● Supplied text:
# # #

People may die, but it won’t be because of greedy employees. It will be because this nation’s healthcare “system” demands that people who might otherwise receive lifesaving care will instead die for the sake of private industry eeking out profits.

There has not been a trial or an elaborate presentation of evidence. At the TRO stage, a simple declaration of “people will die” is generally enough to get a judge’s attention. If it turns out later that it was a complete lie, then the party that lied will be paying and their lawyers will be visiting the disciplinary board. The order does not make any provisions for damages because it is only a TRO. I know I keep saying that, but it is the very first step in the process: halt the harm and we will figure it all out later.

Cite?

They’ve literally asked for 90 days.

The article linked in the OP.

After approaching ThedaCare with the chance to match the offers they’d been given, Breister wrote that they were told “the long term expense to ThedaCare was not worth the short term cost,” and no counter-offer would be made.

# # #

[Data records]
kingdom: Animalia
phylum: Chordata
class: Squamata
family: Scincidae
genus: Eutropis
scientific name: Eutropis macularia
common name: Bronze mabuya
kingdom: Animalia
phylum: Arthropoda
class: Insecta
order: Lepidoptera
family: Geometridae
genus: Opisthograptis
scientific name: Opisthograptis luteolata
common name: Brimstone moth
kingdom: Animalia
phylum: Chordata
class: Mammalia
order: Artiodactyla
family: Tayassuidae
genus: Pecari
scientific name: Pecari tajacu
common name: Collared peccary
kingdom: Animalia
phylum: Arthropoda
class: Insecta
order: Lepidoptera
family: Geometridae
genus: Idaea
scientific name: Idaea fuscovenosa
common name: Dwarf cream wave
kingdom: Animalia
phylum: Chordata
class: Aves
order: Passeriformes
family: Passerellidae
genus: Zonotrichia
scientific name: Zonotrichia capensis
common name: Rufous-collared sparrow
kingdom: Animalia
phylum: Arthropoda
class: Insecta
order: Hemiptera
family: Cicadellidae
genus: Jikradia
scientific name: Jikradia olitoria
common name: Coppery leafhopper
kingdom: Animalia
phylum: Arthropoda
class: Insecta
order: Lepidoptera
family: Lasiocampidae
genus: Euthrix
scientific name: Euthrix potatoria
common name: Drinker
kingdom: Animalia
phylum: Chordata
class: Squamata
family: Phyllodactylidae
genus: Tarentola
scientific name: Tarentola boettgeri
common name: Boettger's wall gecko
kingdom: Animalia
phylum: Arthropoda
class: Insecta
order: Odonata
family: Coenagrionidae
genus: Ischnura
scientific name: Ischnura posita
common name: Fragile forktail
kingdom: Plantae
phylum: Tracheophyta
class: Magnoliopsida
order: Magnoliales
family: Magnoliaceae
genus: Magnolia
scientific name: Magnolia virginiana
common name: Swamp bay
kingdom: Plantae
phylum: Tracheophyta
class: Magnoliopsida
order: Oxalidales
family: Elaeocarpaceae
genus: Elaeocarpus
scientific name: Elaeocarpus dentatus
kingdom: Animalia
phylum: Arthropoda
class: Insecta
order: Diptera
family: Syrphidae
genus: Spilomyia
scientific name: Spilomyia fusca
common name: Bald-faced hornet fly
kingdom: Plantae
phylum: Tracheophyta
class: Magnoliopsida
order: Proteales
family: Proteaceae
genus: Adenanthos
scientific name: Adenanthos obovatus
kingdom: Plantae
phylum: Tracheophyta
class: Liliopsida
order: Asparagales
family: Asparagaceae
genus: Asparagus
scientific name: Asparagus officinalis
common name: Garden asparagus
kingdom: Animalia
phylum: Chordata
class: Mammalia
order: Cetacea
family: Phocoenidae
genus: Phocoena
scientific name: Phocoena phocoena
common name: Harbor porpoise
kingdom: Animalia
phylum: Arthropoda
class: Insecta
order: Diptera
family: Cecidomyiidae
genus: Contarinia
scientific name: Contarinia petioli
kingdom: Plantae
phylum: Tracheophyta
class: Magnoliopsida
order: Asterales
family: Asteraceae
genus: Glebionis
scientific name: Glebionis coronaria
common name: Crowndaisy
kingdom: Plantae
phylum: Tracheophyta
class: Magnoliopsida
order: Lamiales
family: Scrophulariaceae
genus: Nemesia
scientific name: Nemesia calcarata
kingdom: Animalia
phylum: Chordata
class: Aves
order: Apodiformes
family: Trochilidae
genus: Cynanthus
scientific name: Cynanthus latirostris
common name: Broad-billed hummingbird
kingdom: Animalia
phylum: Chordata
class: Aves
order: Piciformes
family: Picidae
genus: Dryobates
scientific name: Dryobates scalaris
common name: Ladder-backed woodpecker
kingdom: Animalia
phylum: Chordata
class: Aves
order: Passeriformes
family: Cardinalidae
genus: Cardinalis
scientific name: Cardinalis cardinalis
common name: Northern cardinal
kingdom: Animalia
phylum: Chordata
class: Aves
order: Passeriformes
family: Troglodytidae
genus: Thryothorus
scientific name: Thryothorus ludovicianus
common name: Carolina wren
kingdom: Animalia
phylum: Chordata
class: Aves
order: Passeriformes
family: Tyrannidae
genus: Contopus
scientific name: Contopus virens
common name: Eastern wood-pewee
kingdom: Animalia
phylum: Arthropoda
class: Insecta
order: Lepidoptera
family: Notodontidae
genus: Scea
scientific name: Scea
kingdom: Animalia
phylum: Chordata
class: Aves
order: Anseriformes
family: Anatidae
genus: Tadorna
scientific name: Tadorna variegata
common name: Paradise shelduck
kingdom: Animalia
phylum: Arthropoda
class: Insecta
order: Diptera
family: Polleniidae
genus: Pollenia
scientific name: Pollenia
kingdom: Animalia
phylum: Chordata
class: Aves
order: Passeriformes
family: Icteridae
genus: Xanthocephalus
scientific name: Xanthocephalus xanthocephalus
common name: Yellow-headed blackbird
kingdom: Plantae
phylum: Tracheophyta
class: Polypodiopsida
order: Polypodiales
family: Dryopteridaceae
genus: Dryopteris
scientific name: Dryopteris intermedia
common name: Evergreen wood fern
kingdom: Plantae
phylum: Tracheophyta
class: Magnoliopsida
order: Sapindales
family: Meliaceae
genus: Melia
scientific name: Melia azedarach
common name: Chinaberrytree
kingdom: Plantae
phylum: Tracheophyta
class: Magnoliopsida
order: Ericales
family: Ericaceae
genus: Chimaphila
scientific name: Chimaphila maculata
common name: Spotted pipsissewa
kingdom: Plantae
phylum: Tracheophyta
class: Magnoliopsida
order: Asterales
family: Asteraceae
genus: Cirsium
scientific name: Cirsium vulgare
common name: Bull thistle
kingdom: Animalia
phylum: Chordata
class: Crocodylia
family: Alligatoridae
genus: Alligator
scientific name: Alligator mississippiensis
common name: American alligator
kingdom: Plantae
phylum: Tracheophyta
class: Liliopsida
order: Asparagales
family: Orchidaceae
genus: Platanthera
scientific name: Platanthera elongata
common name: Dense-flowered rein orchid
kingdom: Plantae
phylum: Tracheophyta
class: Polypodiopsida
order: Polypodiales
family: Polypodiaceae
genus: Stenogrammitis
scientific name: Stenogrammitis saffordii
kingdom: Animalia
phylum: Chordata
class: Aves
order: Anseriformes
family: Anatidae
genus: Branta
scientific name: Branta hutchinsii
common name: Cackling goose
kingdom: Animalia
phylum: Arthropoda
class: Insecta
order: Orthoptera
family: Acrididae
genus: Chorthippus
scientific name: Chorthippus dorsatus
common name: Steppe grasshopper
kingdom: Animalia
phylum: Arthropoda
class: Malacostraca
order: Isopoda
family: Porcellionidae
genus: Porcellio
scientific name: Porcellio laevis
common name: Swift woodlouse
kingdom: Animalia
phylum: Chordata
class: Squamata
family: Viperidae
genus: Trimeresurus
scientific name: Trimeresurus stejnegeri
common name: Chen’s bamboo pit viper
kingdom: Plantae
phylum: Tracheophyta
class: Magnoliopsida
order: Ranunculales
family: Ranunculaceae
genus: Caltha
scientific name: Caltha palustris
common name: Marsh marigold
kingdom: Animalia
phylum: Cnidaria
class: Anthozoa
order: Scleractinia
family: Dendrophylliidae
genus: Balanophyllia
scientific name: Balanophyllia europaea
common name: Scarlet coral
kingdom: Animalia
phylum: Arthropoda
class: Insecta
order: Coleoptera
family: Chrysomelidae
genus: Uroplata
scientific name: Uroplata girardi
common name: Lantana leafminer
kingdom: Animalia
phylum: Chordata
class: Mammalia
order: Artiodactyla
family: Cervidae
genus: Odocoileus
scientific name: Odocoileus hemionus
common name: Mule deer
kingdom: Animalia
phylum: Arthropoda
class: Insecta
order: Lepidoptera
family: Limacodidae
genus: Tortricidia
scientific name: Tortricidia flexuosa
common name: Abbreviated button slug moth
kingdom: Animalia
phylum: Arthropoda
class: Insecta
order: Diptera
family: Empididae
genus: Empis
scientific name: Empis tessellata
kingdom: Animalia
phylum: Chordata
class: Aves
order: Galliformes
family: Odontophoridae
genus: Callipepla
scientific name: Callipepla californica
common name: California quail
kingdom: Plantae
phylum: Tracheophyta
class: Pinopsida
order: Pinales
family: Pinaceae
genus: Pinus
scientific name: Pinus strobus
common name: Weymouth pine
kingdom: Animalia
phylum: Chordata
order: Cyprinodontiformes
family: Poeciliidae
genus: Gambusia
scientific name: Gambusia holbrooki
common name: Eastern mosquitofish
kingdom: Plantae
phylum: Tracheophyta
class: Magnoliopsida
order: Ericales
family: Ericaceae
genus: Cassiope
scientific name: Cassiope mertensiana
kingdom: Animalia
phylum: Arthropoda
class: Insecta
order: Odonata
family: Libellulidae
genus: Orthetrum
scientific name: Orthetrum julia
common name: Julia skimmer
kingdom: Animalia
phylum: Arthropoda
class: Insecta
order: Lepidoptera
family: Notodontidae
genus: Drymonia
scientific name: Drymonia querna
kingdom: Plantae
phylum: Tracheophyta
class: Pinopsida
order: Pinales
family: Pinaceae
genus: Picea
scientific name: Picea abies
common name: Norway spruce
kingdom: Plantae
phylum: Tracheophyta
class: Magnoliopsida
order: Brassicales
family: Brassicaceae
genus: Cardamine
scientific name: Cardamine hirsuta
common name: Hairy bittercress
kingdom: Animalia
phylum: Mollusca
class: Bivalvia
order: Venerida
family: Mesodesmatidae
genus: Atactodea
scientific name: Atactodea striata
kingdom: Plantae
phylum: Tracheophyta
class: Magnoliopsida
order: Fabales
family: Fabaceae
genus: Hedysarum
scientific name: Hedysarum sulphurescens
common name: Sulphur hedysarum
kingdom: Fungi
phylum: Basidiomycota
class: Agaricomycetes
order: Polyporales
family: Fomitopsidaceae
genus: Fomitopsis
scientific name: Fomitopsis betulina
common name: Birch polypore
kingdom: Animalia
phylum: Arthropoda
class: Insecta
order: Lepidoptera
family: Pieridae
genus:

# # #

● List of tasks:
(1) According to the supplied text, what does the order not make any provisions for?
(2) Repeat the part of the supplied text that opens with the words containing "There has not" and closes with "linked in the OP.".

● Answers for the exercise:
(1) Damages

(2)
There has not been a trial or an elaborate presentation of evidence. At the TRO stage, a simple declaration of “people will die” is generally enough to get a judge’s attention. If it turns out later that it was a complete lie, then the party that lied will be paying and their lawyers will be visiting the disciplinary board. The order does not make any provisions for damages because it is only a TRO. I know I keep saying that, but it is the very first step in the process: halt the harm and we will figure it all out later.

Cite?

They’ve literally asked for 90 days.

The article linked in the OP.